All of this only sharpened when I decided to major in philosophy. But again, it’s where I was drawn, God was clearly in it, leading me, teaching me, and growing me. I did well.

Anyway, I could say a lot of things about school. I could fill a book with stories of when and how Jesus showed up in this most unexpected and inexplicable places. And that’s just the educational side of things. The amazing things that I saw, heard, and experienced in those late, exhausting nights hauling garbage and scrubbing toilets were a wonder in themselves. God was always there too.

But I want to talk about what happened as graduation approached, and what has happened since. I guess I’ll write about that next time.
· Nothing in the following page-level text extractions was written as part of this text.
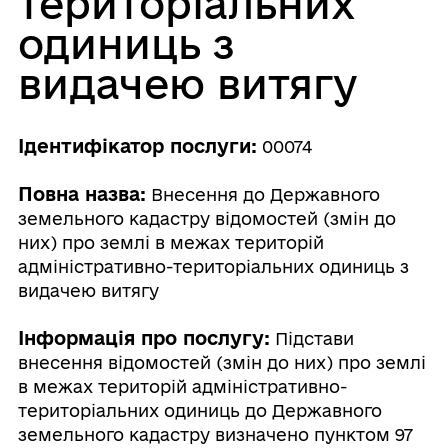
територіальних
одиниць з
видачею витягу
Ідентифікатор послуги:
00074
Повна назва:
Внесення до Державного
земельного кадастру відомостей (змін до
них) про землі в межах територій
адміністративно-територіальних одиниць з
видачею витягу
Інформація про послугу:
Підстави
внесення відомостей (змін до них) про землі
в межах територій адміністративно-
територіальних одиниць до Державного
земельного кадастру визначено пунктом 97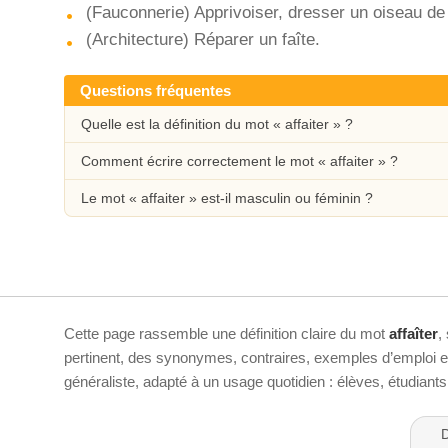
(Fauconnerie) Apprivoiser, dresser un oiseau de 
(Architecture) Réparer un faîte.
Questions fréquentes
Quelle est la définition du mot « affaiter » ?
Comment écrire correctement le mot « affaiter » ?
Le mot « affaiter » est-il masculin ou féminin ?
Cette page rassemble une définition claire du mot
affaîter
,
pertinent, des synonymes, contraires, exemples d’emploi et 
généraliste, adapté à un usage quotidien : élèves, étudiant
D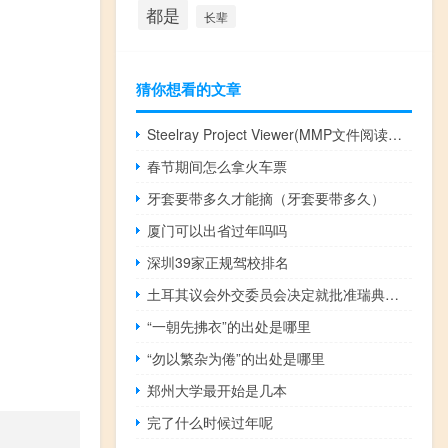
都是
长辈
猜你想看的文章
Steelray Project Viewer(MMP文件阅读器) V2019 免费版（Steelray Project Viewer(MMP文件阅读器) V2019 免费版功能简介）
春节期间怎么拿火车票
牙套要带多久才能摘（牙套要带多久）
厦门可以出省过年吗吗
深圳39家正规驾校排名
土耳其议会外交委员会决定就批准瑞典加入北约的法案进行更多的讨论进一步延迟批准过程
“一朝先拂衣”的出处是哪里
“勿以繁杂为倦”的出处是哪里
郑州大学最开始是几本
完了什么时候过年呢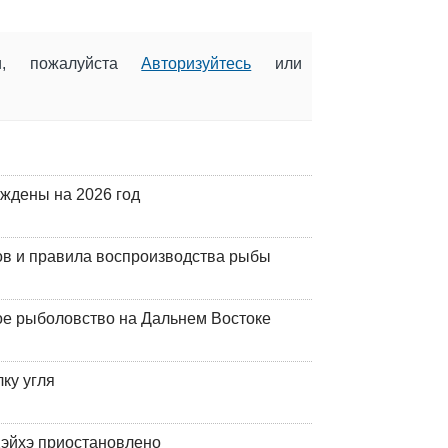
ии, пожалуйста
Авторизуйтесь
или
рждены на 2026 год
ов и правила воспроизводства рыбы
ое рыболовство на Дальнем Востоке
ку угля
эйхэ приостановлено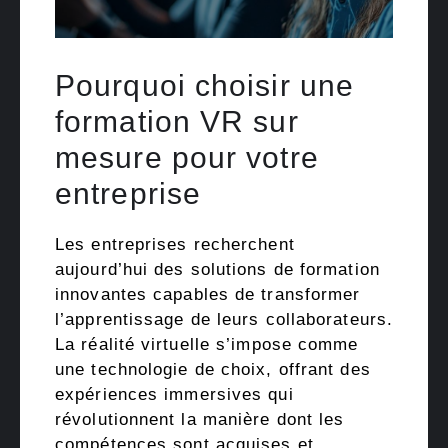
Pourquoi choisir une
formation VR sur
mesure pour votre
entreprise
Les entreprises recherchent
aujourd’hui des solutions de formation
innovantes capables de transformer
l’apprentissage de leurs collaborateurs.
La réalité virtuelle s’impose comme
une technologie de choix, offrant des
expériences immersives qui
révolutionnent la manière dont les
compétences sont acquises et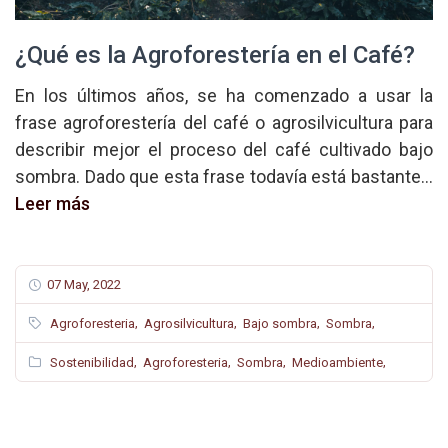
¿Qué es la Agroforestería en el Café?
En los últimos años, se ha comenzado a usar la
frase agroforestería del café o agrosilvicultura para
describir mejor el proceso del café cultivado bajo
sombra. Dado que esta frase todavía está bastante...
Leer más
07 May, 2022
,
,
,
,
Agroforesteria
Agrosilvicultura
Bajo sombra
Sombra
,
,
,
,
Sostenibilidad
Agroforesteria
Sombra
Medioambiente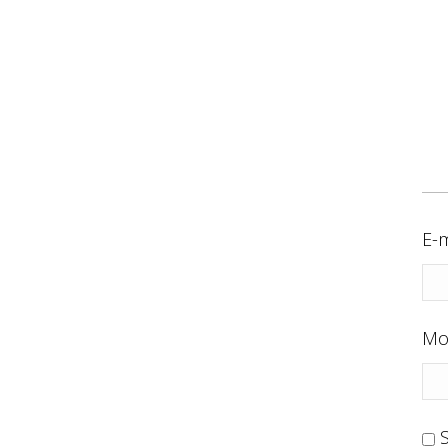
E-m
Mo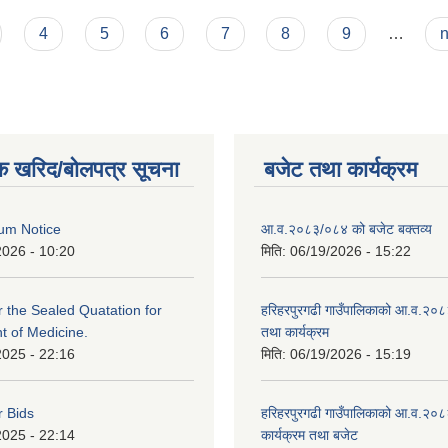
प्त गर्नको लागी आवश्यक कागजात सहित नविकरण गर्ने सम्वन्धमा।
4
5
6
7
8
9
…
n
क खरिद/बोलपत्र सूचना
बजेट तथा कार्यक्रम
um Notice
आ.व.२०८३/०८४ को बजेट बक्तव्य
2026 - 10:20
मिति:
06/19/2026 - 15:22
or the Sealed Quatation for
हरिहरपुरगढी गाउँपालिकाको आ.व.२०
 of Medicine.
तथा कार्यक्रम
2025 - 22:16
मिति:
06/19/2026 - 15:19
r Bids
हरिहरपुरगढी गाउँपालिकाको आ.व.२०८
2025 - 22:14
कार्यक्रम तथा बजेट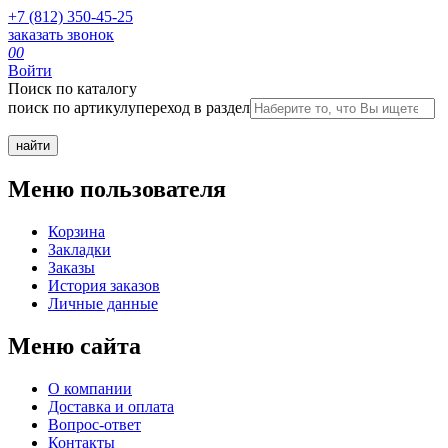
+7 (812) 350-45-25
заказать звонок
0
0
Войти
Поиск по каталогу
поиск по артикулу
переход в раздел
Меню пользователя
Корзина
Закладки
Заказы
История заказов
Личные данные
Меню сайта
О компании
Доставка и оплата
Вопрос-ответ
Контакты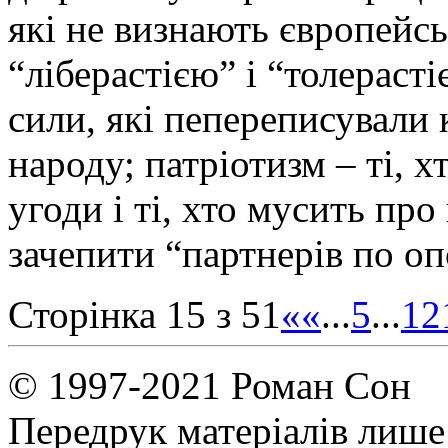
які не визнають європейсь
“ліберастією” і “толераст
сили, які пепереписували 
народу; патріотизм – ті, х
угоди і ті, хто мусить пр
зачепити “партнерів по оп
Сторінка 15 з 51
«
«
...
5
...
12
© 1997-2021 Роман Сон
Передрук матеріалів лише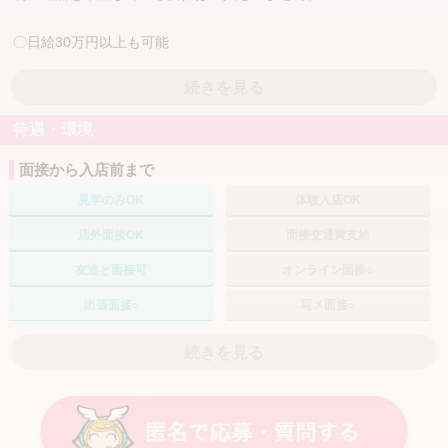
〇日給30万円以上も可能
〇顔出しなしOK（身バレ対策徹底）
続きを見る
〇自宅待機OK（無理な出勤なし）
〇業績右肩上がりで安定して稼げる
待遇・環境
〇未経験でも安心のサポート体制
〇ノルマ・罰金・雑費など一切なし
面接から入店前まで
〇当欠・中抜け可能です
見学のみOK
体験入店OK
「Ranunculus」は業績が毎年右肩上がりのため、
店外面接OK
面接交通費支給
集客・予約数が安定しており、
友達と面接可
オンライン面接○
波が少なく安定して稼げることが強みです。
出張面接○
写メ面接○
広告施策を積極的に行っており、認知度には自信があります。
採用率70%
続きを見る
主要ポータルサイトでも継続的に展開しており、会員数も着実に増
えております。
自分プランで働く
自由出勤
土日のみOK
しっかり稼ぎたい方も、無理なく働きたい方も、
Because now it’s time to go mash the potatoes for dinner. 🙂

 

Clickety Clack

They keyboard of my own laptop feels so alien now. The keys make such a racket. They clickety clack, clickety clack as my fingers peck at them. The pace isn’t exactly slow, but there is some hesitation as I try to reorient to where the keys are. This old laptop, that I wrote hundreds of words at every day since 2006, has been sitting mostly unused for the last few months. I have an iMac at work. And my iPhone for everyday e-mail and social media and a thousand other things. Since I haven’t been writing papers or blogging or writing poetry or writing anything my trusty old MacBook has grown rusty. Well, not rusty. It’s as plastic as it ever was. Not as pristine white. It’s pretty dingy and banged up. But in computer years she’s close to retirement age and she’s letting me know it.

All she’s really good for is word processing. And I’m starting to think I might be able to process words again myself.

In small batches.

Breathe in. Breathe out.

I think I’m beginning to calm down now.

Even though my life has certainly been less ‘busy’ over the last 3 or 4 months I have still had that constant feeling that if I slow down I will fall behind. I tempted fate and slowed down anyway. The heavens have not crashed down upon my head. So I’m beginning to relax. I’m beginning to be able to just… be.